And You Thought the CBC Had Problems
I sometimes talk about how Canada has problems making – or at least getting people to watch – home-grown TV, and what the CBC’s mission should be, and whether certain types of co-productions are really Canadian shows. But it’s easy to sound too pessimistic; the problems are real, but most Canadian networks have been able (sometimes almost by accident) to make shows that Canadians want to see. The CBC has some productions that have been successful; CTV has done some popular shows; the CW just arranged to pick up another Canadian show (albeit one set in the U.S., but that’s not the key to Canadian-ness, any more than an American movie isn’t American if it’s set in another country). The kid-com Mr. Young is doing well both here and on the Disney XD channel in the States. Even Global, which tends to have the least original scripted programming, unveiled the mini-series Bomb Girls this week. The issues with how Canadian networks make and schedule their programs are real enough, as are the issues with providing incentives for Canadian talent to stay in the country, but there has been some improvement.

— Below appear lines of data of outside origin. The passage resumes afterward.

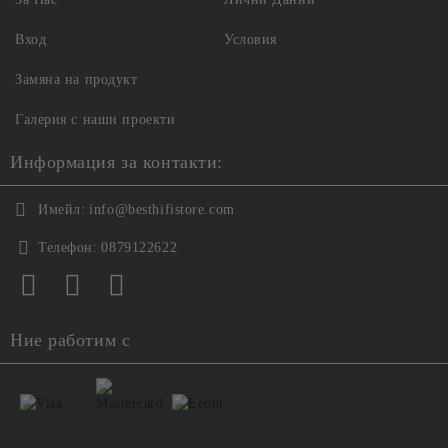
Вход
Условия
Замяна на продукт
Галерия с наши проекти
Информация за контакти:
Имейл:
info@besthifistore.com
Телефон:
0879122622
Ние работим с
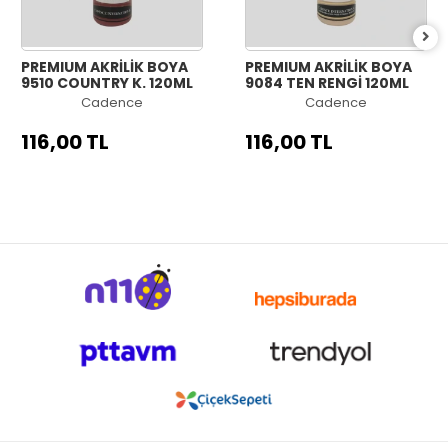
PREMIUM AKRİLİK BOYA
PREMIUM AKRİLİK BOYA
9510 COUNTRY K. 120ML
9084 TEN RENGİ 120ML
Cadence
Cadence
116,00 TL
116,00 TL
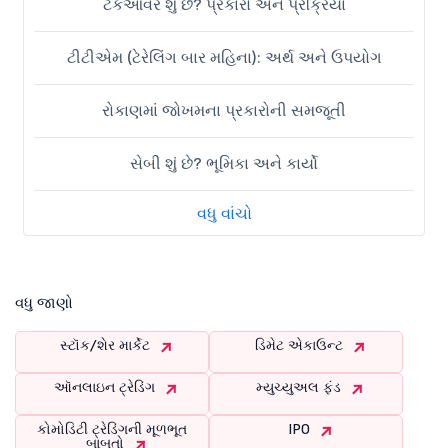
ટેકઓવર શું છે? પ્રકારો અને પ્રક્રિયા
ટીટીએમ (ટેરેલિંગ બાર મહિના): અર્થ અને ઉપયોગ
રોકાણમાં જોખમના પ્રકારોની સમજૂતી
સેબી શું છે? ભૂમિકા અને કાર્યો
વધુ વાંચો
વધુ જાણો
સ્ટૉક/શેર માર્કેટ
ડિમેટ એકાઉન્ટ
ઑનલાઇન ટ્રેડિંગ
મ્યુચ્યુઅલ ફંડ
કોમોડિટી ટ્રેડિંગની મૂળભૂત
IPO
બાબતો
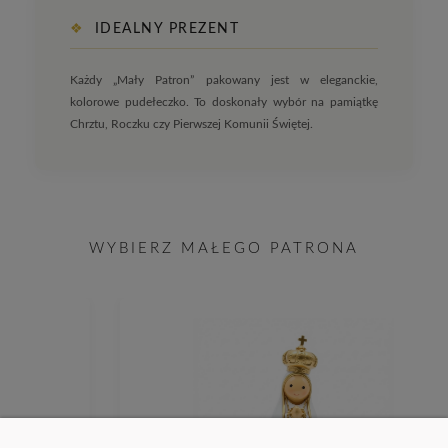
❖
IDEALNY PREZENT
Każdy „Mały Patron” pakowany jest w eleganckie,
kolorowe pudełeczko. To doskonały wybór na pamiątkę
Chrztu, Roczku czy Pierwszej Komunii Świętej.
WYBIERZ MAŁEGO PATRONA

And if you want to see a network that is really almost completely dependent on foreign scripted programming, you may have to look South. This New York Times article on PBS is about how the network is cool again – something it’s heavily emphasizing at its current Critics’ panel. But the coolness depends mostly on UK shows: the network got more popular because it got the rights to broadcast ITV’s Downton Abbey and BBC’s Sherlock. These are terrific shows. (Sherlock‘s “A Scandal In Belgravia” established it again as one of the best detective shows on TV, a master of that combination of craziness and earnestness that the Americans haven’t quite gotten right lately.) And PBS does a valuable thing by bringing them to North American viewers for free. But the network is still no closer to producing its own shows that could change U.S. dramatic TV, the way Sesame Street changed kids’ TV and its documentaries changed unscripted TV. It’s possible that producing home-grown shows is impossible or impractical for PBS, but without them, it will never be AMC, let alone HBO.